Malaysian palm oil futures weaker… Malaysian palm oil futures held below MYR 4,500 per MT Thursday, hovering near a five-week low, as weak exports weighed on sentiment. Cargo surveyors estimated April 1–15 shipments plunged over 34% mom, reflecting the absence of festive demand. So far this week, contracts logged a second straight weekly decline, pressured by uncertainty over U.S.–Iran talks to end the Middle East conflict. Still, the downside was cushioned by firmer edible oil prices in Dalian and Chicago markets, alongside expectations that India, the top consumer, may boost purchases ahead of seasonal demand after March imports fell 19% to a three-month low. On the supply side, Malaysia’s inventories dropped for a third month to a seven-month low in March.

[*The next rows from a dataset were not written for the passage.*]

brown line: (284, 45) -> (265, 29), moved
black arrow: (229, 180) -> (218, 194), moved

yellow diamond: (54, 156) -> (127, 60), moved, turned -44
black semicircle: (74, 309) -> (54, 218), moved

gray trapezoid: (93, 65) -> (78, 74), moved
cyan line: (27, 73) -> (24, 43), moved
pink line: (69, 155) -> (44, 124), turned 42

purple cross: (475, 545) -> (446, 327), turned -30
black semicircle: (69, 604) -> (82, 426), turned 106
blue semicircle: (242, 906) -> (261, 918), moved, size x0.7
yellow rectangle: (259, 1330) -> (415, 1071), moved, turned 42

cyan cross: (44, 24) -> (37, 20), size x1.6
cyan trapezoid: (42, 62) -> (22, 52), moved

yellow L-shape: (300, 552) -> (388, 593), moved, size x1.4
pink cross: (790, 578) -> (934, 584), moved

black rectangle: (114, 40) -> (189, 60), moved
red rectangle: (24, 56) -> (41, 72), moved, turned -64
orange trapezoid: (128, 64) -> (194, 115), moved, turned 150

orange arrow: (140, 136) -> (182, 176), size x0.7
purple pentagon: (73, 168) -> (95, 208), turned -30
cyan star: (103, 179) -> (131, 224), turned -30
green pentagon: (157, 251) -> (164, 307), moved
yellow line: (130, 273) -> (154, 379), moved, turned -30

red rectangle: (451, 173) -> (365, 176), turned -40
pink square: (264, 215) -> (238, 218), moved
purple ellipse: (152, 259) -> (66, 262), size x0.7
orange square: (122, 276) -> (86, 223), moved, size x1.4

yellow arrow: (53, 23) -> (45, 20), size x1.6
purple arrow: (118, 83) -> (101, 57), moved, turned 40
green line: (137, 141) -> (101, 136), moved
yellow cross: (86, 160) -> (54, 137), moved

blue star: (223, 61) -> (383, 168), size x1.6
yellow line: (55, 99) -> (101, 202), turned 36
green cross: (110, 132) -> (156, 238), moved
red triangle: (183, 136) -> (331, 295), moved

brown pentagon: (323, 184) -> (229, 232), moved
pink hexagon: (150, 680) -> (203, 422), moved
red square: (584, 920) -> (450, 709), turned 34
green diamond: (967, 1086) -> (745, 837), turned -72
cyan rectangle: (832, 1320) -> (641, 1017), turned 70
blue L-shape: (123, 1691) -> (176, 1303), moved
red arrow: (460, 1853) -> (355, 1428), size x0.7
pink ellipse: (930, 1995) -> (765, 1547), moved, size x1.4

Kuala Lumpur is also considering expanding biodiesel use to ease fuel strains amid the crisis. In key buyer China, solid Q1 2026 GDP growth lent support, though momentum may weaken as demand-supply imbalances and fragile external conditions persist.

Cattle futures see routine profit-taking… June live cattle on Wednesday fell $0.35 to $251.075. May feeder cattle lost $3.90 to $370.95. The cattle futures markets saw routine profit-taking pressure that is not unhealthy for the price uptrends to be extended. Solid cash cattle and beef market fundamentals remain intact. USDA reported light cash cattle trading so far this week at an average of $247.93. Last week’s average cash trade was $248.38. That’s up $3.42 from the prior week’s average of $244.96.

Lean hog futures bears in technical control… June lean hog futures on Wednesday fell $0.50 to $101.95 and hit a more-than-three-month low. The lean hog futures market saw more technical selling pressure at mid-week, amid a price downtrend in place on the daily bar chart. The latest CME lean hog index is up 6 cents at $90.33. Today’s projected cash index price is up 27 cents at $90.60. The national direct five-day rolling average cash hog price quote Wednesday was $69.80.